RAW RECORDS:

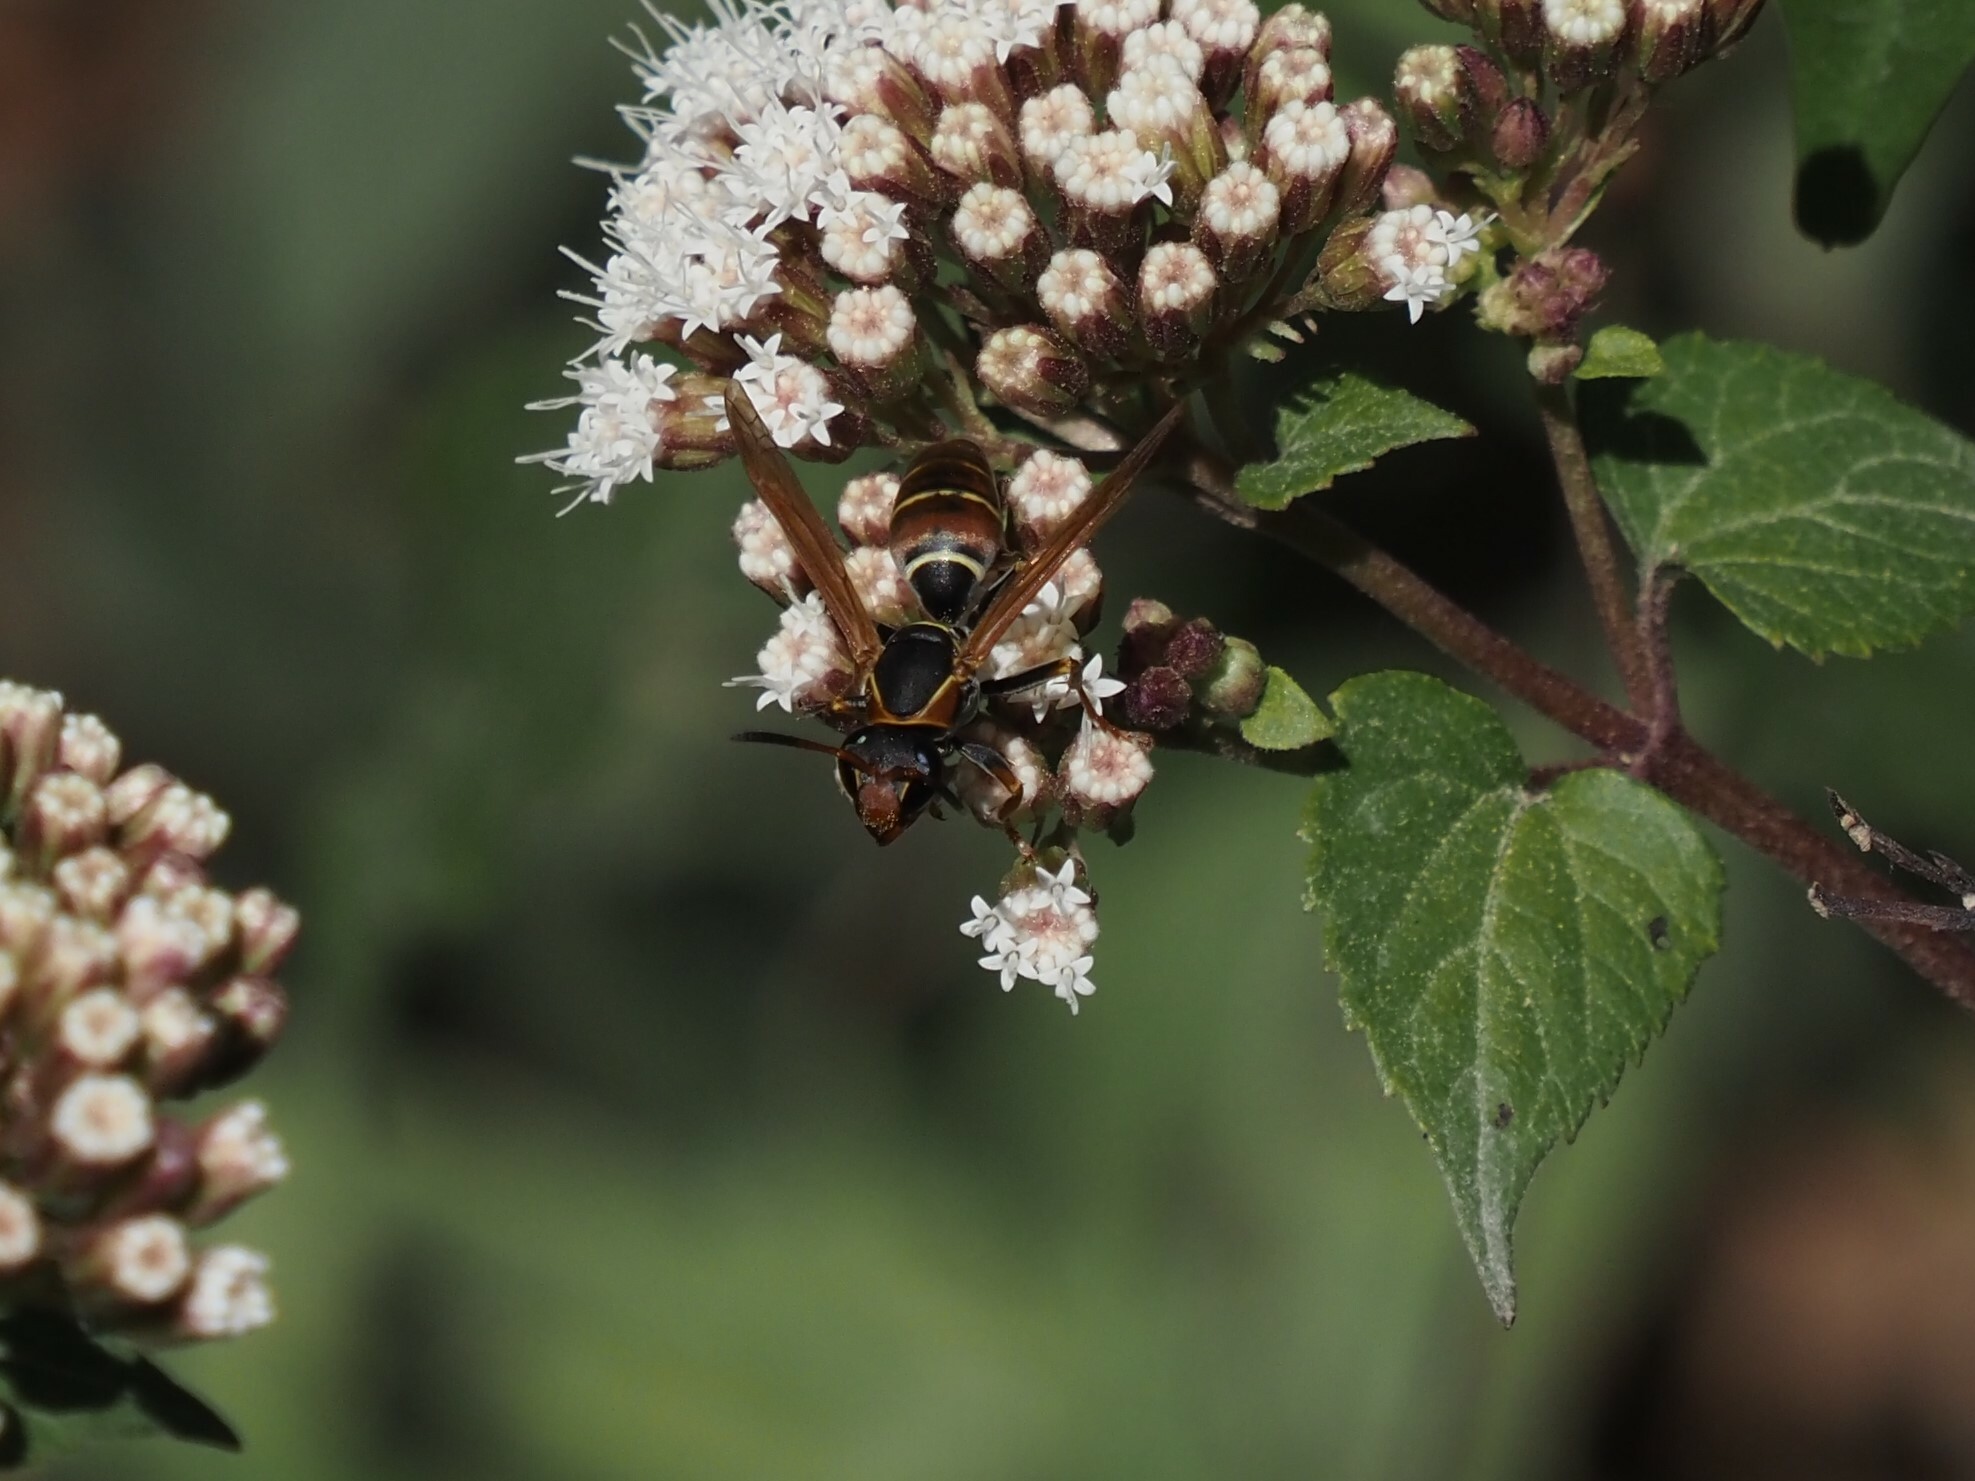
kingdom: Animalia
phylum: Arthropoda
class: Insecta
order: Hymenoptera
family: Eumenidae
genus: Polistes
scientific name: Polistes pacificus
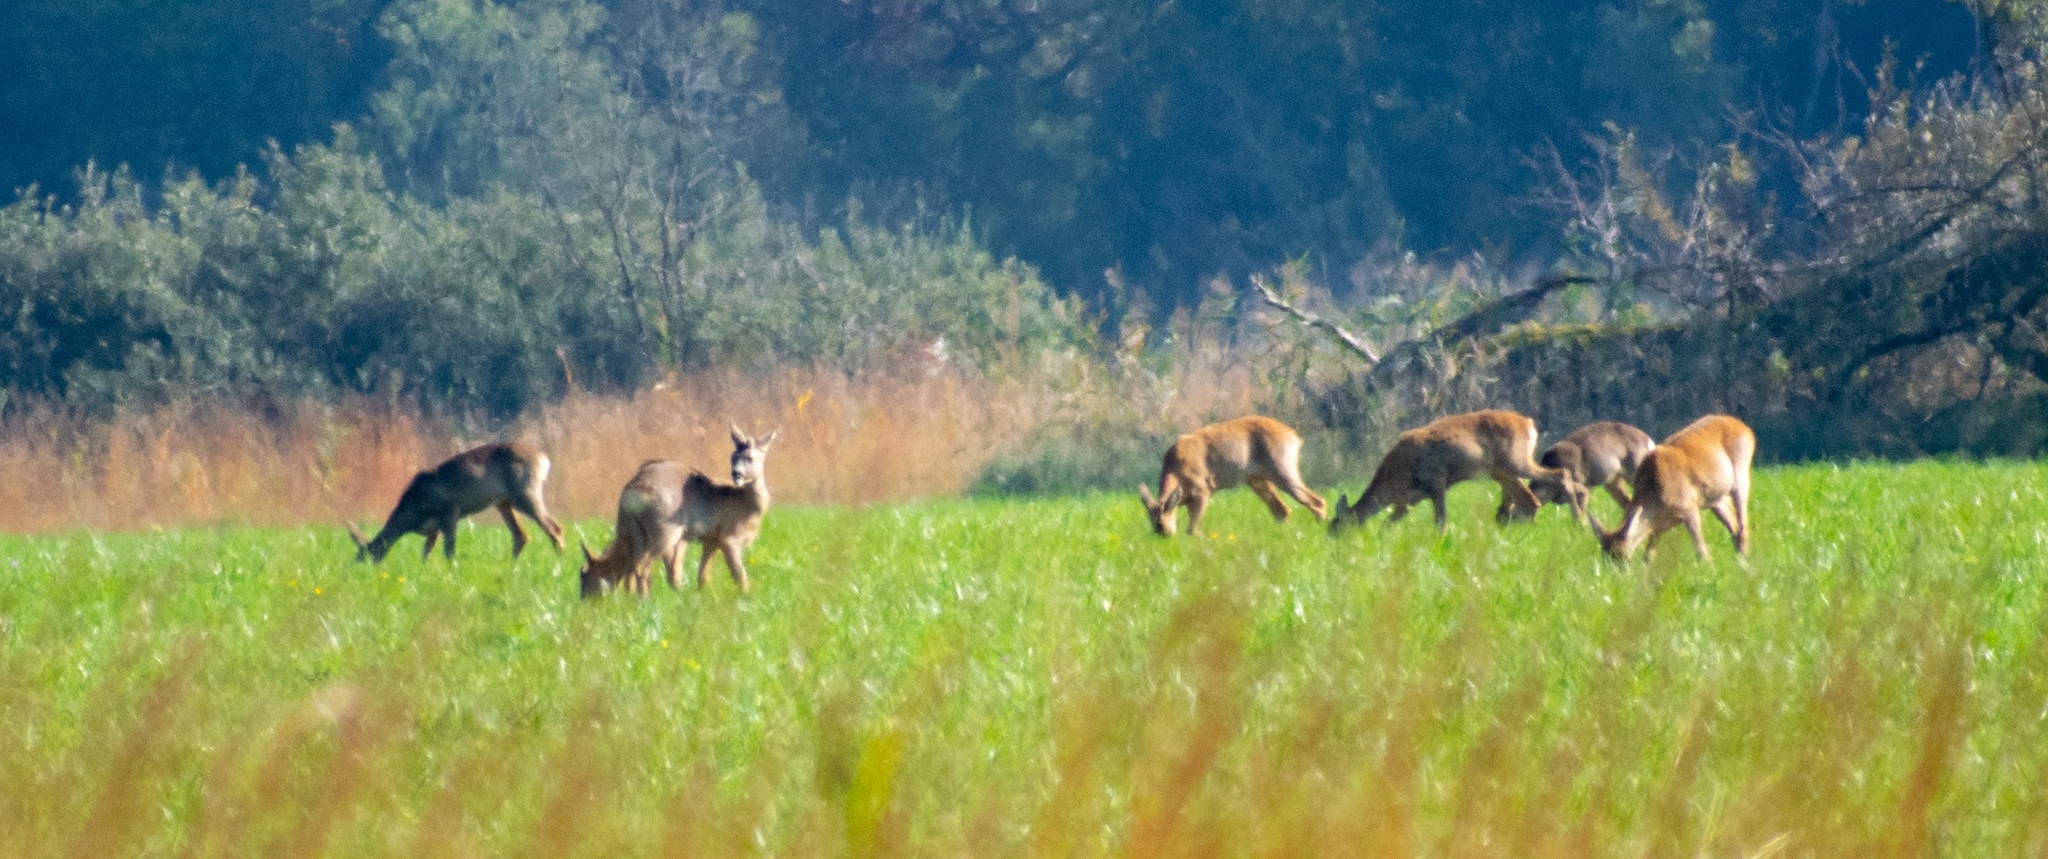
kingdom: Animalia
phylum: Chordata
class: Mammalia
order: Artiodactyla
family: Cervidae
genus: Capreolus
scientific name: Capreolus capreolus
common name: Western roe deer
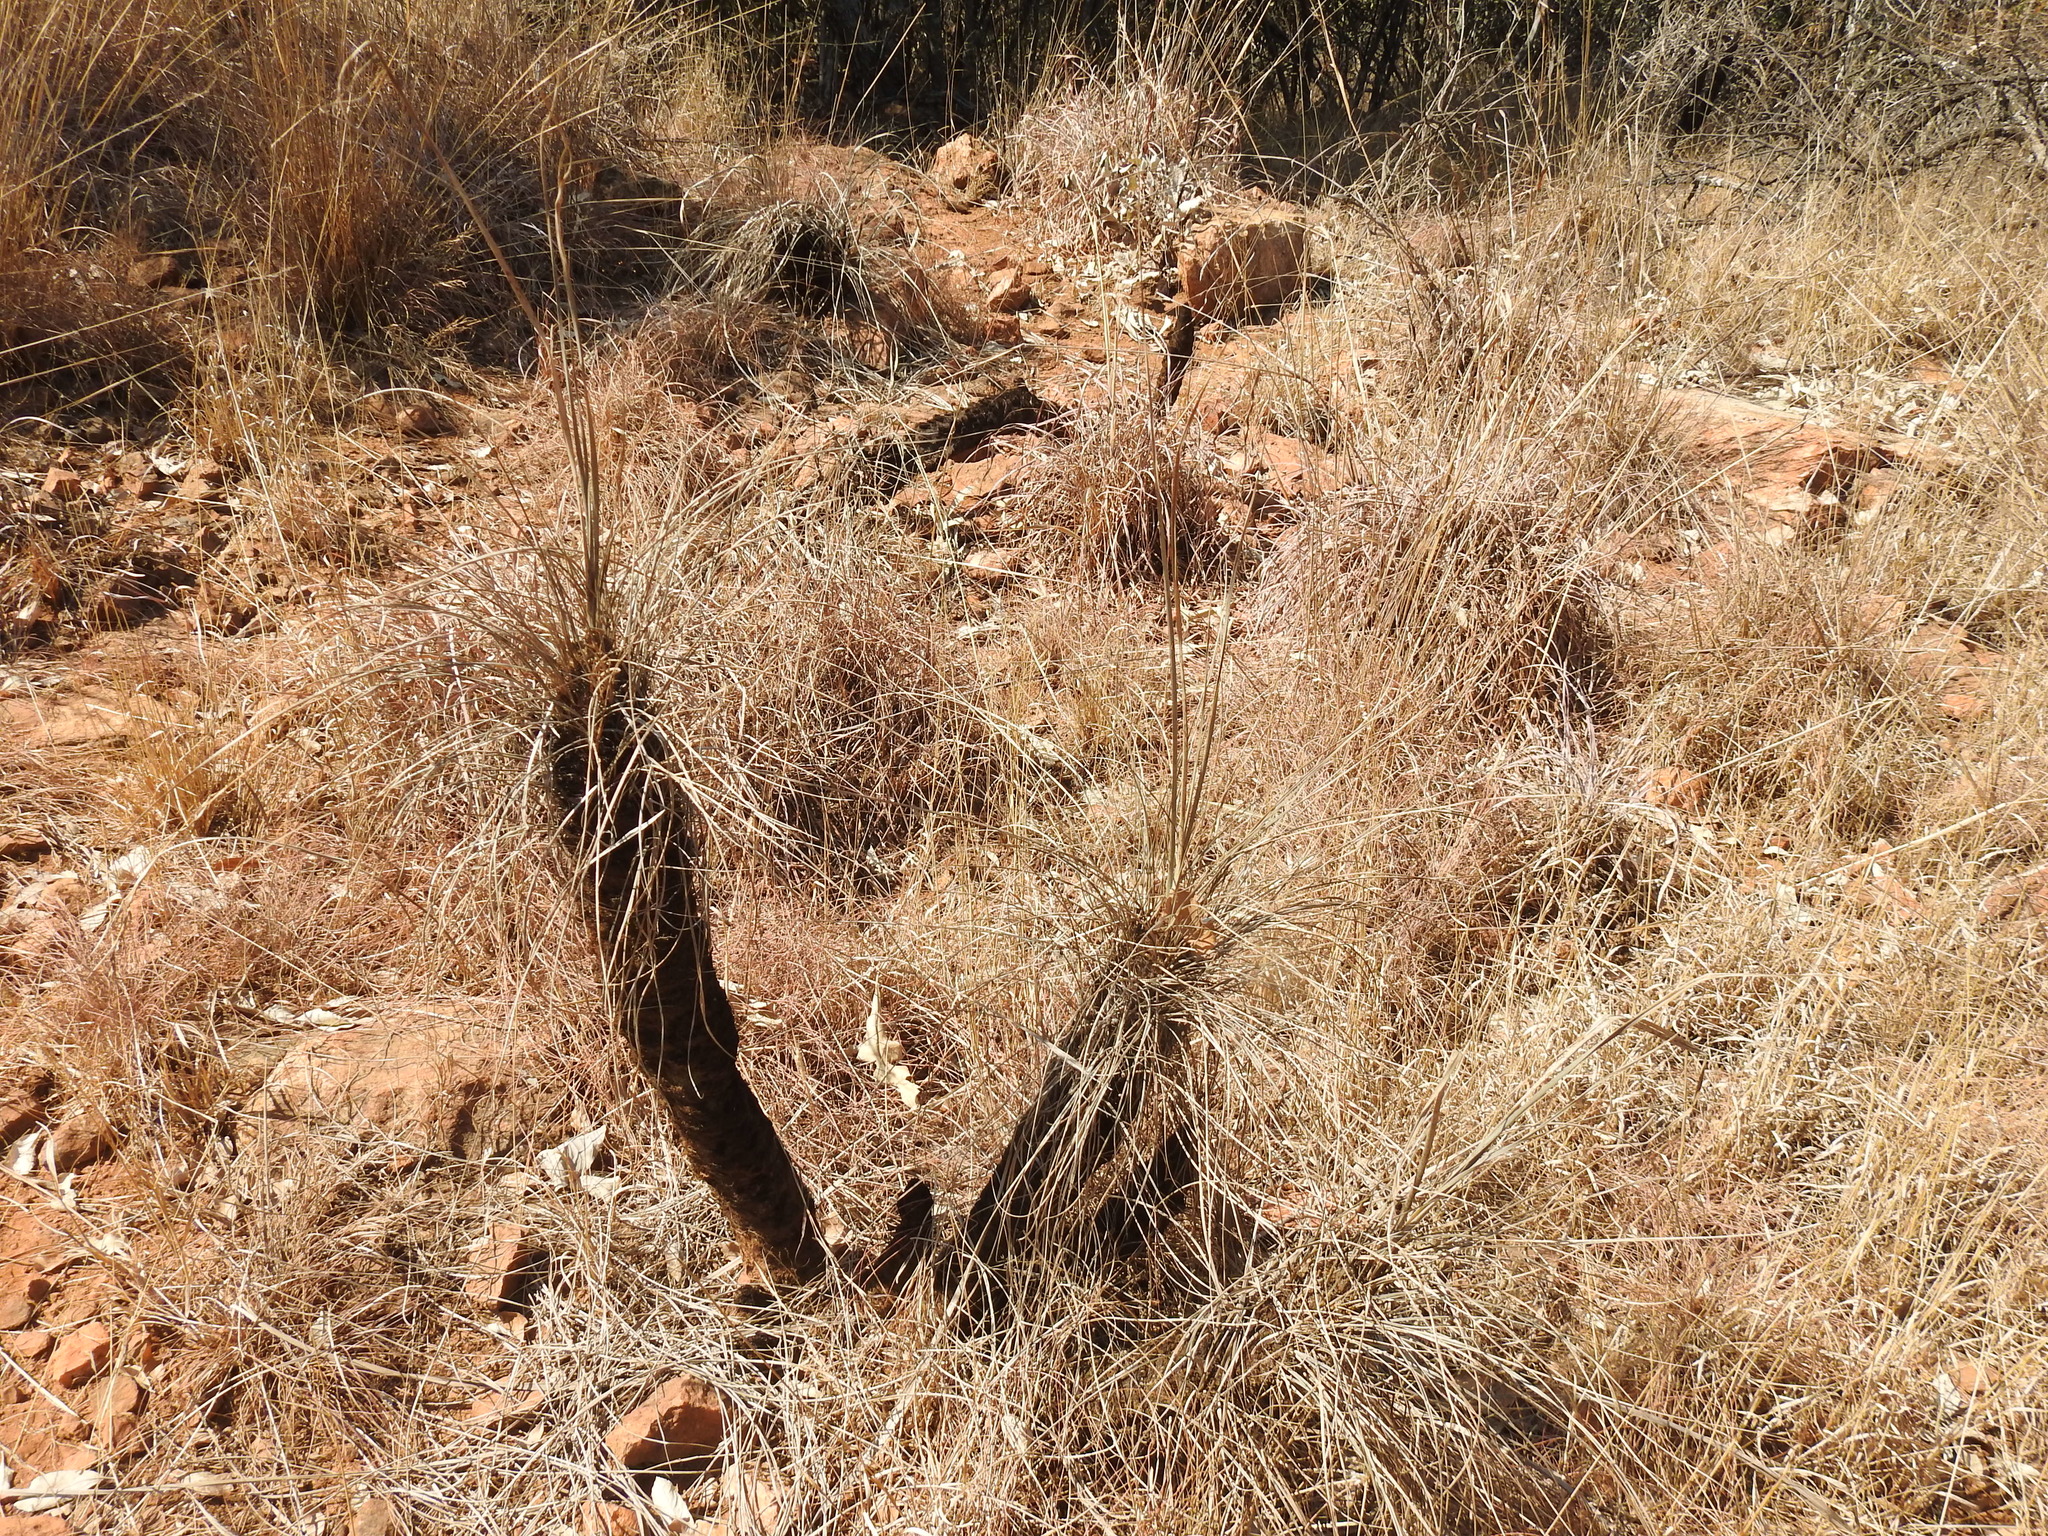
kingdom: Plantae
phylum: Tracheophyta
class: Liliopsida
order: Pandanales
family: Velloziaceae
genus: Xerophyta
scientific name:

EXERCISE BRIEF: Reproduce every line of the records above verbatim, omitting the picture lines.

RESULT OF THIS EXERCISE:
kingdom: Animalia
phylum: Arthropoda
class: Insecta
order: Hymenoptera
family: Eumenidae
genus: Polistes
scientific name: Polistes pacificus
kingdom: Animalia
phylum: Chordata
class: Mammalia
order: Artiodactyla
family: Cervidae
genus: Capreolus
scientific name: Capreolus capreolus
common name: Western roe deer
kingdom: Plantae
phylum: Tracheophyta
class: Liliopsida
order: Pandanales
family: Velloziaceae
genus: Xerophyta
scientific name:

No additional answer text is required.